■ Instruction: Which lines in the entries below contain the string "label"? List each such line in full, treating uppercase and lowercase letters as distinct.

■ Records for the task:
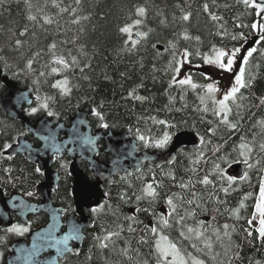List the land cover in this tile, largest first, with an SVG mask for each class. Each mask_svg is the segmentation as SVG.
<instances>
[{
  "label": "trees",
  "instance_id": "trees-1",
  "mask_svg": "<svg viewBox=\"0 0 264 264\" xmlns=\"http://www.w3.org/2000/svg\"><path fill=\"white\" fill-rule=\"evenodd\" d=\"M140 7L145 9L143 17L136 14ZM187 13L190 18L184 21ZM210 13L220 19L212 20ZM29 16L36 19L29 20ZM45 18L52 22L45 23ZM137 19L142 23L132 28L131 37L120 31ZM258 23L257 8L245 6L242 0H2L0 70L21 88L33 90L36 102L27 113L30 118L37 121L49 116L69 124L78 110L92 108L94 130H129L141 152H166L173 139L186 132L201 142L197 148H182L171 166L160 170L144 167L108 186L102 208L88 213L94 226L85 233L80 256H68L62 264H159L156 242L160 235L177 244L187 259L204 264H264V247L253 226L264 180V151L260 149L264 144V40L252 28ZM25 29L26 34L20 35ZM137 32L147 33V37L137 36ZM185 33L189 39H184ZM256 36V51L243 66L248 86L237 93L236 104L229 102L232 112L228 119L237 124L232 130L213 114L212 103L206 104L209 111H202L203 86L213 76L204 57H213V49H245ZM17 39L22 42L20 47ZM132 40L139 41L135 47ZM53 43L54 50L50 48ZM185 50L191 53L187 64L193 82L200 86L196 89L171 83L174 76L177 80L173 57L182 59ZM56 57H63L71 66L65 69L54 63ZM30 59L31 69L27 67ZM73 59L76 64L71 63ZM52 68L58 71L52 72ZM65 79L71 89L67 95L53 87ZM5 91L0 82V102ZM44 102L47 109L41 107ZM102 122L108 127H101ZM165 133L171 140L163 148L155 147ZM22 137L38 146L22 123L3 113L0 103V189L6 197L18 194L37 201L36 190L45 181L44 174L23 156H5ZM242 137L253 148L249 161L253 167L247 168V179H235L229 185L215 173L214 164L229 176L230 168L242 163L238 155ZM237 159L241 162H235ZM70 167L67 156L56 158L53 165L60 182L52 201L67 211L65 217L76 213ZM81 170L91 177L85 164ZM205 175L213 184L198 183ZM149 184L158 193L154 200L144 191ZM181 184L188 187L181 188ZM169 197L175 212L167 203ZM180 217L184 219L177 223ZM162 219L169 221L168 226L160 223ZM30 220V226L17 220L16 226L27 229L23 233L0 230L1 264L16 241L48 223L44 215ZM224 224L229 225L230 238L223 236ZM188 227L201 230L203 237L196 239L193 233L192 239H185L181 232L189 235ZM151 228L157 229L155 235ZM214 230H219L222 239L216 238ZM112 233L118 235L105 240ZM206 240L212 243L211 250L204 246Z\"/></svg>",
  "mask_w": 264,
  "mask_h": 264
},
{
  "label": "water",
  "instance_id": "water-1",
  "mask_svg": "<svg viewBox=\"0 0 264 264\" xmlns=\"http://www.w3.org/2000/svg\"><path fill=\"white\" fill-rule=\"evenodd\" d=\"M254 1L264 7V0ZM257 40L246 51L254 48ZM0 82L6 89L0 102L3 113L9 119L22 123L28 135L39 144L35 146L34 142L22 137L5 152V156H24L29 163L37 165L45 176V181L37 188L41 203H32L21 195L5 198L0 189V230L14 228V218L30 225L31 216L48 217L44 227L12 245L5 264H61L68 256H80L85 233L94 226L93 218L88 213L102 208L107 199L106 187H112L118 179L140 173L144 167L160 170L171 166L182 148H197L201 144L196 135L186 132L173 139L167 152H141L129 130L118 133L110 129L95 131L91 123L92 108L78 110L69 125L50 117L35 121L27 115V110L36 101L33 90L21 88L1 70ZM102 142L105 143L103 150L100 149ZM101 154L106 156L107 162L99 159ZM65 155L72 160L70 174L76 208V213L66 219L67 211L55 206L52 201L60 181L59 174L53 171V165L56 157ZM82 162L88 165L91 178L81 170ZM246 169V165L239 164L232 167L229 173L242 179Z\"/></svg>",
  "mask_w": 264,
  "mask_h": 264
},
{
  "label": "snow or ice",
  "instance_id": "snow-or-ice-1",
  "mask_svg": "<svg viewBox=\"0 0 264 264\" xmlns=\"http://www.w3.org/2000/svg\"><path fill=\"white\" fill-rule=\"evenodd\" d=\"M77 2H79V0H77ZM242 2L244 3L245 6H249L251 4L252 7H258L260 8V12H264V7H261V5L256 4L254 2H252V0H242ZM0 3H2V0H0ZM204 10L208 11V5L205 4L204 5ZM136 14L140 17H143L145 15V9L143 7H140L136 10ZM259 14V13H258ZM190 13L185 14L182 19L184 21H188L190 18ZM211 15L212 20H218L220 19L219 17H217L216 15ZM29 20H35L36 17L35 16H29L28 17ZM52 21L48 18H45V23H51ZM78 22V21H76ZM142 23V20L137 19L133 22L132 25H126L124 27H122L120 29V31L122 33L128 34L129 37H131L132 35V28L133 27H138L140 26ZM252 28L254 29H259L260 30V39L264 40V24H253ZM27 29H25V31L21 32L20 35H25L26 34ZM137 36H140L142 38H146L147 37V33L144 32H137L136 33ZM190 37L185 33L184 35V39H189ZM233 39H237L236 36L232 37ZM243 38V37H240ZM197 40L199 39V37L196 38ZM139 41L137 40H132L131 43L133 45V47H135V45L138 43ZM17 47H20L22 42L17 39L15 41ZM173 47H175L173 45ZM51 49H55L56 48V44H52L50 46ZM239 49H235L233 51H225L222 49H213L214 52V56L213 57H204L205 63L208 64H214L218 69H220L223 72H232L233 71V66L236 63L237 60V53L239 52ZM256 49L252 48L251 50H249L247 52V56L246 57H241V61H242V65L246 66L248 64V57H251L253 55V52H255ZM36 55H39V53H36ZM191 53H189L187 50H185L181 56L182 59H176V57L174 56L173 59L175 61V67L173 68V71L178 75L180 72L181 67L183 66L184 63H191V61L189 60ZM32 63L33 60H28L27 62V67L29 69H31L32 67ZM54 63L62 65L65 69L69 68L71 65L69 64L68 61H66L63 57H56L54 60ZM72 64H76L77 61L75 59L72 60L71 62ZM170 67H172V65H170ZM197 67H199V65H197ZM58 69L57 68H52V72H57ZM41 75H44V73H41ZM245 69L242 66L238 73H236L235 77H234V84L233 86L229 89V91H227L226 93H224L223 98L217 100L215 97V93L219 91V89L215 86V84H207L204 85L203 87L206 89V96L208 97V99L211 100V103L213 104V109L212 112L214 115L220 117V123L227 125L230 129L235 130L237 128V124L236 123H231L228 119V116L231 114L232 112V108L230 107L229 102L231 101L233 104H236L237 101V93L240 91V89L245 88L248 86V84L245 81ZM206 79H210V77H205ZM172 84H179L180 86H184V85H188L190 86L192 89H196L197 87H200L199 85H197L196 83L193 82L191 76H187L184 79H180V80H176L175 76L173 77V80L171 81ZM68 85V80L65 79L63 81H59L56 84L53 85V87H57L60 88L61 92L65 95H67L71 89L67 87ZM137 99H143L142 97H137ZM201 103L205 104V107L202 109V111L207 112L209 111L206 102H205V97H201ZM262 103H264V100L261 101ZM42 108L47 109L48 108V104L47 102L42 103L41 105ZM237 107H239V105H237ZM33 112H35L36 110L33 109ZM49 115H53V113L51 111H49L48 113ZM96 115L100 118L101 121H103V117L100 115V113H96ZM159 123L161 124H165L166 121H159ZM264 123V122H262ZM101 127L107 128L108 125L106 123H101L100 125ZM141 141H145L147 142L146 138L144 136H139L138 137ZM171 140V136L168 133H165L163 135V138L160 140H157L155 142V147L157 148H163L165 147L168 142ZM242 142L239 145V157H242V163H244L245 165H247L248 168L253 167V165L249 162L250 158H251V154L253 152V148L251 145L244 143L243 142V137L241 138ZM201 141H203V138H201ZM11 145H7L6 148H10ZM260 149L261 151H264V144L260 145ZM218 151V149H217ZM226 163H229V166H231V162L230 161H225ZM235 162L239 163L241 162L239 159H237ZM257 163H259V161H257ZM37 171H39V169H37ZM214 171L216 174H218L220 176L221 180L226 179L228 184L231 185L232 183L235 182V177L233 176H224L223 173V169H221L219 164H214ZM243 179H247V172L244 173ZM191 183V181H189V184ZM198 183H201L205 186L213 184V181L211 179H209L208 175H205L201 180L198 181ZM181 188H187L188 184H181L180 185ZM225 193L228 192V188H223L222 189ZM146 195L148 197H151L153 200L156 198V196L158 195V193L156 192V190L152 187L151 184H149L146 189L144 190ZM29 195H31V193H29ZM195 195V194H193ZM137 199H141V197H137ZM177 199H182V197H177ZM168 205L172 206V211L175 212L176 211V207L173 205V198L169 197L167 200ZM189 204L193 203L192 200L188 201ZM243 206V205H241ZM93 211H96V209H93ZM238 212V210H237ZM256 212L259 215V227L256 228V232L258 233V238L261 241V243H264V182L261 183V187H260V194H259V201L256 204ZM171 214V213H170ZM184 218L180 217L177 220V223H181L182 220ZM214 219V218H213ZM253 219H256V217L254 216ZM160 223L164 226H168L169 221L167 219H162L160 221ZM203 222H201L202 224ZM249 225L252 224V220L248 221ZM224 229V233L223 236L224 237H229L230 238V233L228 232L229 229V225L228 224H224L223 226ZM8 231L11 232H18V233H23L25 231H27L26 228H22L20 226H16L14 228L9 229ZM150 231L152 232L153 235H155L157 233V229L156 228H151ZM187 233L189 235H186L183 231L181 232V236H183L185 239H192L193 236L191 234H195V238L196 239H201L203 237V232L199 229H193L191 227L187 228ZM112 235H118V233H112L109 234V236L105 237V240L110 239ZM214 235L216 236V238L218 240L222 239L219 230H214ZM248 235L251 236L252 232L249 231ZM146 242V241H143ZM207 249L211 250L213 245L210 241L206 240L205 241V245H204ZM101 247H107L106 244H102ZM193 247H196L195 244H193ZM156 250L158 253V261L159 264H188V261L185 259V257L181 254V250L180 248L177 246V244L172 243L170 241H168L167 237L165 236H161L160 239L156 242ZM171 258V259H169ZM213 259H215V257L213 256ZM194 264H204V261L202 260H196L194 261Z\"/></svg>",
  "mask_w": 264,
  "mask_h": 264
},
{
  "label": "rangeland",
  "instance_id": "rangeland-1",
  "mask_svg": "<svg viewBox=\"0 0 264 264\" xmlns=\"http://www.w3.org/2000/svg\"><path fill=\"white\" fill-rule=\"evenodd\" d=\"M252 2L255 3L254 0H252ZM255 8H257L258 13H259V24H262V20H263L264 14H263V12H260V8H258V7H255ZM257 35H260V30L259 29H257ZM255 39H259V36H256ZM255 39H252V41H251V43L249 45H251ZM257 42H258V40H257ZM257 42H256V44H257ZM239 50L240 51L237 53L236 63L233 66V71L230 72V73L221 71L214 64L206 63V68L213 75L210 83L211 84H215V86L219 89V91L214 94L217 100L222 99L224 93L229 91V89L233 86L234 77H235L236 73H238L239 69L242 66H244V65H242V61H241L240 58L241 57H246L248 51L244 52V49H239ZM189 73H190V68H189L187 63H184L183 66L180 69L179 74L177 75V80L184 79L185 77L189 76ZM202 97H205L206 104L211 103V100L208 99V97L206 96V89L204 87H203V90H202ZM212 106H213V104H212ZM263 182H264V180H263ZM255 217H256V219H254V221H253V226L255 228H258L259 227V222H258L259 221V215H258L257 212H256ZM161 236H163V235H160L158 240L160 239ZM189 258L190 259H187L185 257V259L188 261V264H194V261H196V259L191 258V257H189ZM169 259H171V258H169ZM0 264H1V257H0Z\"/></svg>",
  "mask_w": 264,
  "mask_h": 264
},
{
  "label": "flooded vegetation",
  "instance_id": "flooded-vegetation-1",
  "mask_svg": "<svg viewBox=\"0 0 264 264\" xmlns=\"http://www.w3.org/2000/svg\"><path fill=\"white\" fill-rule=\"evenodd\" d=\"M105 148V143L104 142H102V143H100V149H104ZM100 157H104V159H106L105 161H102L101 159H100ZM69 158V157H68ZM70 159V158H69ZM99 159L102 161V162H107V158H106V156H104L103 154H101L100 156H99ZM71 160V159H70ZM82 164H85L87 167H88V165L86 164V163H84V162H82L81 163V165ZM71 165H72V160H71ZM81 167V166H80ZM88 171H89V167H88ZM90 172V171H89ZM85 173V172H84ZM91 173V172H90ZM86 174V173H85ZM71 175V174H70ZM87 175V174H86ZM88 176V175H87ZM91 177H92V173H91ZM90 177V178H91ZM73 179V178H72ZM4 194V193H3ZM15 195V194H14ZM4 196H5V194H4ZM13 196V195H12ZM12 196H10V197H6L5 196V198H11ZM23 196V195H22ZM25 197V196H24ZM26 198V197H25ZM36 198H37V201H35V200H29L28 198H26L27 200H29L30 202H32V203H41L42 202V200L37 196V190H36ZM76 210V209H75ZM37 216H40V215H36V216H31L30 217V219H32V218H35V217H37ZM45 216V215H44ZM47 217V216H46ZM47 219H48V217H47ZM17 220H19V221H21L20 219H18V218H14V221H15V223L17 224ZM31 221V220H30ZM27 226H29V225H27ZM20 240H23V239H20ZM4 264H5V260H4Z\"/></svg>",
  "mask_w": 264,
  "mask_h": 264
}]
</instances>
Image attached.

■ Response to this task:
  "label": "trees",
  "label": "water",
  "label": "snow or ice",
  "label": "rangeland",
  "label": "flooded vegetation",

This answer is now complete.